Requirement A: In the CarbonData mailing list post, transcribe the passage from "Posted by Anning" up to and including "uniform between task?".
Requirement B: Turn the paragraph of the CarbonData mailing list post beginning "Now, the blocklet size" into a bulleted list, preserving all of its figures.

*** Text shown

Apache CarbonData Dev Mailing List archive

Re: GC problem and performance refine problem

Posted by Anning Luo-2 on Nov 16, 2016; 2:42am
URL: http://apache-carbondata-dev-mailing-list-archive.168.s1.nabble.com/GC-problem-and-performance-refine-problem-tp2844p2923.html

Hi Kumar Vishal,

1. I found the quantity of rows filtered out by invert index is not uniform between different tasks and the difference is large. Some task may be 3~4k row after filtered, but the longer tasks may be 3~4w. When most longer task on same node, time cost will be more longer than others. So, is there any way to balance the data and make rows distribute uniform between task?

Now, the blocklet size is still 120k rows. 3k+ blocket in total. Every task has 6 blocket.

2. I upload some logs last time. Is there some access problem about it? Is there any suggest or question about it?

2016-11-14 11:29 GMT+08:00 An Lan <[hidden email]>:

Hi Kumar Vishal,

Driver and some executor logs are in the accessory. The same query run for five times.

******
*** Supplied material

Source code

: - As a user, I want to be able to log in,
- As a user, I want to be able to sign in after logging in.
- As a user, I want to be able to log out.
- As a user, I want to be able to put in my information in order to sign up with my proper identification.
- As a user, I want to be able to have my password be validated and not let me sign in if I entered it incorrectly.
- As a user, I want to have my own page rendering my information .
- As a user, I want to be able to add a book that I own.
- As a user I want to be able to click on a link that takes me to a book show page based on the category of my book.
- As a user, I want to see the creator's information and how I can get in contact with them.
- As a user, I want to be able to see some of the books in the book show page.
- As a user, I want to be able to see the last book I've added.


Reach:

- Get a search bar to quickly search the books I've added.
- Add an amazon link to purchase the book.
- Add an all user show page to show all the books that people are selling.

******

Problem solution A:
Posted by Anning Luo-2 on Nov 16, 2016; 2:42am
URL: http://apache-carbondata-dev-mailing-list-archive.168.s1.nabble.com/GC-problem-and-performance-refine-problem-tp2844p2923.html

Hi Kumar Vishal,

1. I found the quantity of rows filtered out by invert index is not uniform between different tasks and the difference is large. Some task may be 3~4k row after filtered, but the longer tasks may be 3~4w. When most longer task on same node, time cost will be more longer than others. So, is there any way to balance the data and make rows distribute uniform between task?

Problem solution B:
- Blocklet size: still 120k rows
- Total blocklets: more than 3k
- Blocklets per task: 6